= Glenn Barden =

British television producer

Glenn Barden was one of the series producers of the National Geographic series One Strange Rock hosted by Will Smith.

He became known in the UK in 2000 for creating the controversial television endurance show Touch the Truck, which was described by the Sunday Times as "the worst tv idea ever".

==Education==

Barden went to school in Brighton. He studied Management and Chemical Sciences at University of Manchester Institute of Science and Technology and graduated with a BSc 2.1.

==Career==

Barden started his television career at MTV Europe, first working as a writer at MTV News and then as a producer/director, interviewing over 100 pop stars and musicians. He later became a senior member of the Creative team where he conceived and designed their primetime comedy and gossip show MTV Hot. The show's attitude and style were later used as the basis of Channel 4's Popworld.

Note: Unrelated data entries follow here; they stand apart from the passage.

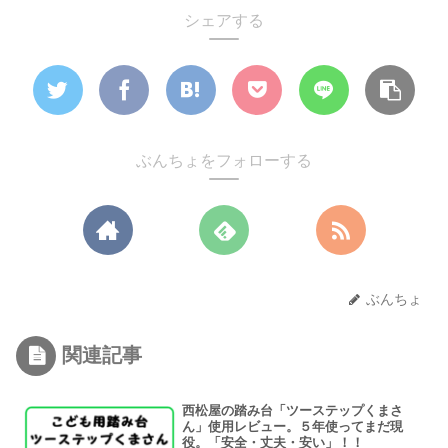
シェアする
ぶんちょをフォローする
ぶんちょ
関連記事
西松屋の踏み台「ツーステップくまさ
ん」使用レビュー。５年使ってまだ現
役。「安全・丈夫・安い」！！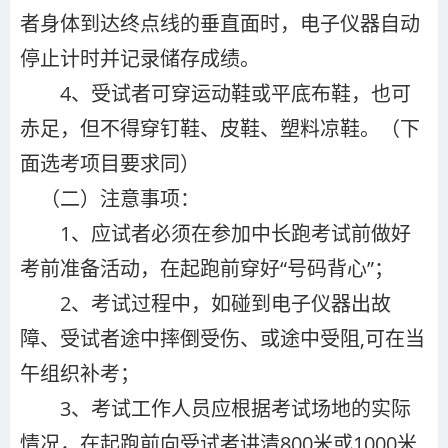
者身体到达终点线的垂直面时，电子仪器自动
停止计时并记录储存成绩。
4、受试者可穿运动鞋或平底布鞋，也可
赤足，但不得穿钉鞋、皮鞋、塑料凉鞋。（下
面选考项目要求同）
（二）注意事项：
1、应试者必须在参加中长跑考试前做好
考前准备活动，在起跑前穿好“号码背心”；
2、考试过程中，如碰到电子仪器出故
障、受试者途中摔倒受伤、或途中受阻,可在当
午组织补考；
3、考试工作人员应根据考试场地的实际
情况，在起跑前向受试者讲清800米或1000米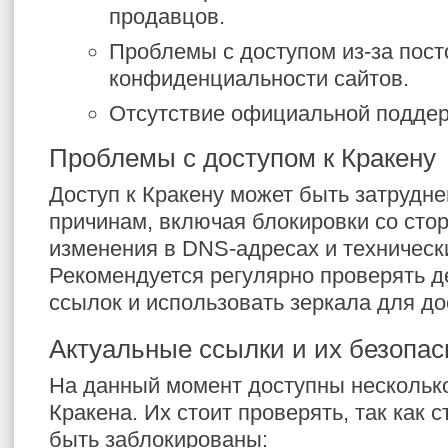
продавцов.
Проблемы с доступом из-за пос
конфиденциальности сайтов.
Отсутствие официальной поддер
Проблемы с доступом к Кракену
Доступ к Кракену может быть затрудн
причинам, включая блокировки со сто
изменения в DNS-адресах и техническ
Рекомендуется регулярно проверять д
ссылок и использовать зеркала для до
Актуальные ссылки и их безопас
На данный момент доступны несколько
Кракена. Их стоит проверять, так как 
быть заблокированы: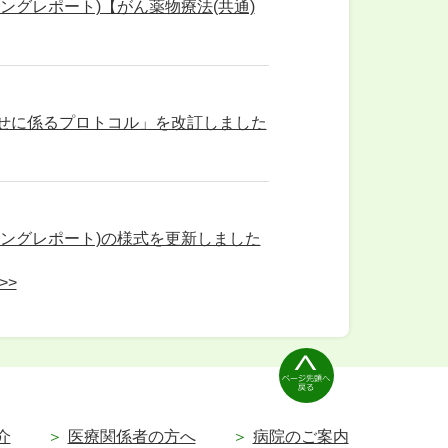
グレポート)【がん薬物療法(共通)
せに係るプロトコル」を改訂しました
ングレポート)の様式を更新しました
>>
介
医療関係者の方へ
病院のご案内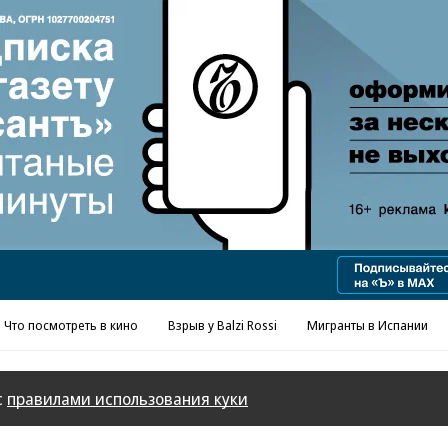
Реклама в «Ъ» www.kommersant.ru/ad
Что посмотреть в кино
Взрыв у Balzi Rossi
Мигранты в Испании
с
правилами использования куки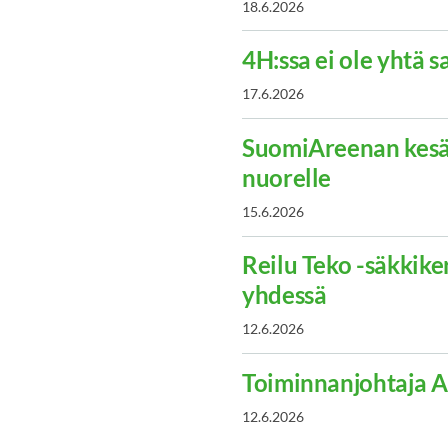
18.6.2026
4H:ssa ei ole yhtä 
17.6.2026
SuomiAreenan kesä
nuorelle
15.6.2026
Reilu Teko -säkkik
yhdessä
12.6.2026
Toiminnanjohtaja 
12.6.2026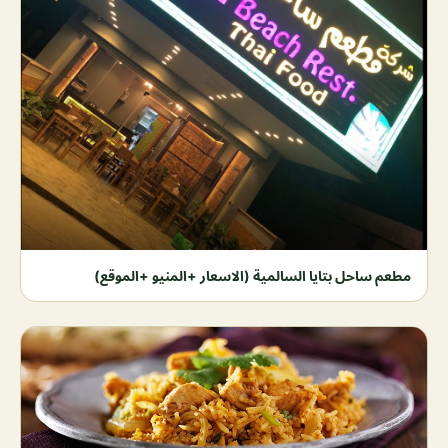
مطعم ساحل بتايا السالمية (الاسعار +المنيو +الموقع)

In 1999 he was series producer of the BBC2 music series Acetate.

In 2000 he produced and directed Hellraisers, a documentary on notable bad boys Oliver Reed, Keith Moon and Richard Harris. When broadcast on Channel 4 on a Saturday night it attracted over 2 million viewers.

In the same year, he formed the independent production company Vashca. It launched with a series on religious cults for Channel 4 in the UK. Their output also included Bravo series I Predict a Riot and Virgin One's Rageh Omaar's Crime Invasion as well as the documentary The Real Dirk Diggler about the seventies porn star John Holmes.
It was at Vashca that he co-created the existential endurance show Touch The Truck and sold the format across the world.

In 2008 Barden left Vashca to return to freelance television work.

In 2010 he was the series producer of Celebrity Masterchef 2010.
The show was nominated as Best Factual Programme at the National TV Awards.

In 2011 he was Series Producer of the National Geographic series The'90s: The Last Great Decade.

In 2014 he produced and directed two episodes of The Brain with David Eagleman.

In 2014 his novel My Little Soldiers, a romantic comedy about a man with infertility issues, was published by Piranha Press.

In 2016 he began work on One Strange Rock as Series Producer. He worked on the series for almost 3 years.
The series won three Wildscreen Awards It was also nominated for Best Science Documentary at the Grierson Awards 2018 and Emmy nominated for Outstanding Science and Technology Documentary.

In 2019 he executive produced Chitty Flies Again. The documentary followed David Walliams as he built a real flying car. It aired on Channel 4 on New Years Day.

In 2021 he executive produced the HBO true-crime series Rich & Shameless.

In 2022 he released the feature documentary F**K IT UP! which he produced and directed with Dave Hills.